Among the new proposals, government ministers would obtain new powers to determine, on a case-by-case basis, whether projects that meet the thresholds for determination under the DCO process, should nevertheless be subject to an alternative consenting framework – like the Town and Country Planning Act 1990, which applies in England. Those proposals envisage developers applying to ministers to ‘opt out’ of the DCO regime.
The government said the ability to secure an opt out could address the current problem where some developers decide to set the size of a project below-threshold just so that they can apply for consent under other consenting regimes, because they consider the process to secure a DCO is disproportionate to the cost and value of their project.
Further plans to adapt NSIP process requirements to better support “more straightforward” solar schemes, enable a cluster of NSIPs to be examined together as opposed to on an individual basis as is the case currently, and reduce burdens associated with “complex and lengthy linear projects, including some grid and transport schemes”, are also under consideration.
Proposals aimed at streamlining the consultation requirements that apply to NSIPs at the pre-application stage are also set out in the government’s paper. Included in those proposals are plans to curb content requirements in the consultation report that developers are required to send to the Planning Inspectorate (PINS) to demonstrate their compliance with their pre-application consultation requirements, to reduce the length of those reports and cut the time they take to prepare.
A new duty is also envisaged, under which all parties – developers and statutory consultees – would be obliged to narrow down any areas of disagreement during the pre-application stage, to mitigate against the risk of substantive issues being unresolved later in the DCO process.
The measures, which would also include new powers for the government to issue statutory guidance across the consenting process, build on measures introduced under the previous government, which included the establishment of a pre-application service by PINS through which developers can obtain some planning advice on their projects to help them navigate their statutory pre-application requirements.

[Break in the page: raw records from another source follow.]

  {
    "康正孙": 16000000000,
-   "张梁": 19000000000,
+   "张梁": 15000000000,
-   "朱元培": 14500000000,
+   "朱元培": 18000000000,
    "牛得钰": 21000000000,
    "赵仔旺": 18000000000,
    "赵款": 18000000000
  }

The government has also proposed to legislate to require national policy statements (NPSs) – the documents against which NSIP applications are assessed – to be updated by government at least every five years. There are currently 13 NPSs in place that relate to different types of infrastructure assets – from water to energy and roads, among other examples.
The government intends to take forward the proposals outlined in its paper as part of the Planning and Infrastructure Bill, which is expected to be introduced into parliament in March.

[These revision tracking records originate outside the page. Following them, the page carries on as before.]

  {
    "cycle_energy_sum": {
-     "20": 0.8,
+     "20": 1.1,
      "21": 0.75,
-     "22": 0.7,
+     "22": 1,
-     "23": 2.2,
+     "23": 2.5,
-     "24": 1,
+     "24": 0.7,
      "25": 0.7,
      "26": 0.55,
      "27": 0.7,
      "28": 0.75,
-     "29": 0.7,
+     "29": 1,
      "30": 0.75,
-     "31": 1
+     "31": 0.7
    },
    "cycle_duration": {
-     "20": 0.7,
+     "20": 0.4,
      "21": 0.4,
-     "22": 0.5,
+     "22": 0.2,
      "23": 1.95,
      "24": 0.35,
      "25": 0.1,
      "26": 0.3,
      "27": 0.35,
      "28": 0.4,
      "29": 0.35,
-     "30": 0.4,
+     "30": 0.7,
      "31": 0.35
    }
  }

Owen said: “Yesterday’s paper contains some very welcome and sensible proposals, some of which we have been urging for quite a while – particularly reform of NPSs, imposing duties on statutory consultees, and improving aspects of the DCO process – and it’s going to be really important to provide feedback to government quickly before the Bill is settled in March.”
“However, the acid test is whether this package of reforms will give businesses enough confidence to invest in a pipeline of projects – my instinct is that they will be wanting more certainty, including around judicial review of NPSs and judicial review of DCOs for projects of critical national importance. After all, government has said in the paper that it wants to prioritise the most critical economic infrastructure projects, where necessary,” he said.